I will confess at the outset I was a bit disappointed with Cookies & Beer, a new book written by Jonathan Bender. The book sets out to offer pairings of its title delights, but the execution is something of a letdown. This isn’t to say the book holds no perks; it just isn’t the book I had hoped it would be, the one I had reason to assume it would be. More than anything, Cookies & Beer is a small collection of very good cookie recipes. One could do worse than that.
Cookies & Beer is visually sumptuous, which is to be expected from any modern cookbook, and the beertography provides plenty of eye candy for bakers and craft beer aficionados alike. The book is arranged into general flavor groupings–breakfast, chocolate, fruit, savory, and holiday–with brief sections for pairing beer with girl scouts cookies and store-bought cookies, as well as a final chapter on baking cookies with beer as a central ingredient. Each chapters contains half a dozen or so excellent cookie recipes, almost all of them gathered from top notch professional bakers and, in a few cases, brewers. Bender recommends a beer to pair with each and provides some limited tasting notes to go along with them. The variety of beers suggested is not dazzling, and at times feels repetitive (browns, porters, and stouts often have coffee and chocolate notes, which means they get leaned on heavily here). Bender sounds like he loves craft beer, but he makes some errors that will make the seasoned beer drinker scratch her head (if you have a sweet tooth, look for kriek? Really?) and sigh.
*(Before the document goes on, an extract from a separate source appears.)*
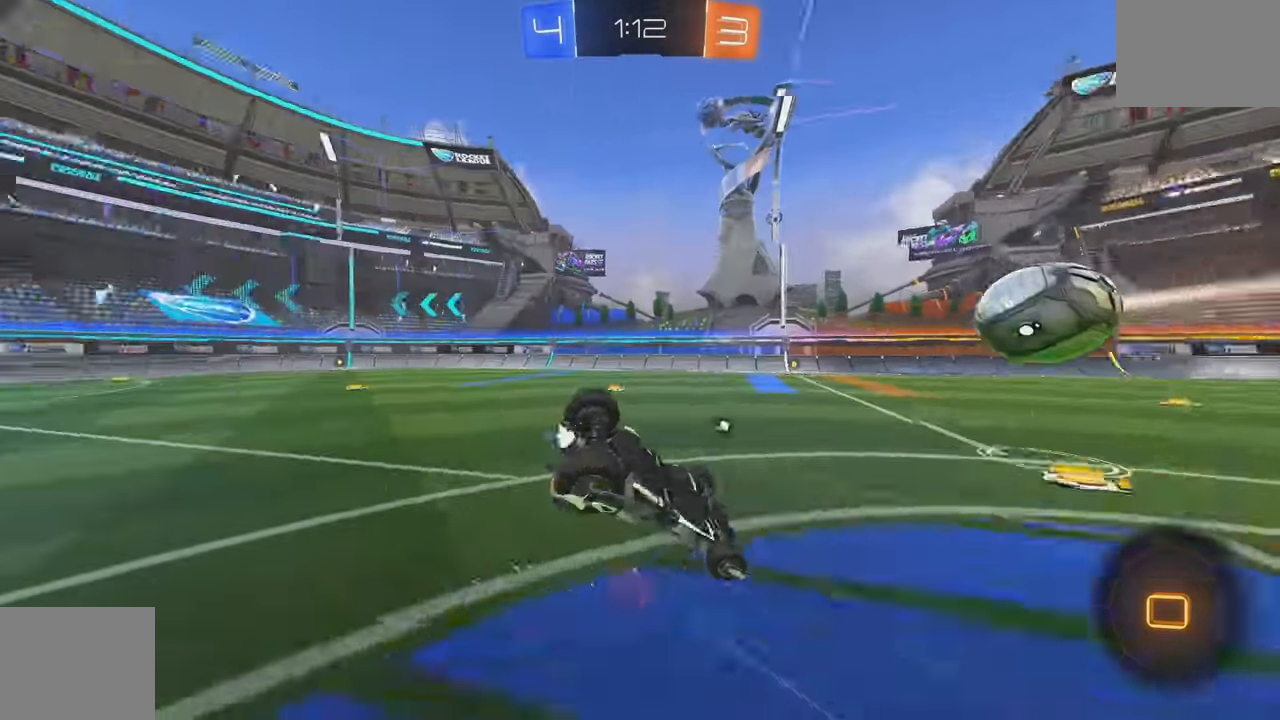
{"dt_ms": 500, "buttons": ["Y", "R2"], "left_stick": "center", "events": [[16, "R2", "up"], [116, "left_stick", "left"], [150, "L1", "down"], [350, "L1", "up"], [366, "R2", "down"], [433, "Y", "down"], [483, "left_stick", "center"]]}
Ultimately the book feels like a cookie cookbook cashing in on the craft beer craze. It lures in craft beer drinkers but never really delivers the goods they came for–it has very little to say about beer. The book is better in concept than execution. Still, that concept is a fun one, and perhaps the book can serve as a springboard for adventurous beer lovers to look more into beer and dessert pairings. This book certainly isn’t going to remind anyone of Garrett Oliver’s gospel guidance on beer and food pairings, but it does open up a new area for exploration along those lines. As long as you don’t approach the book hoping for new insights in our understanding of beer and food pairings, the book provides some fun diversion. If nothing else, there are cookies.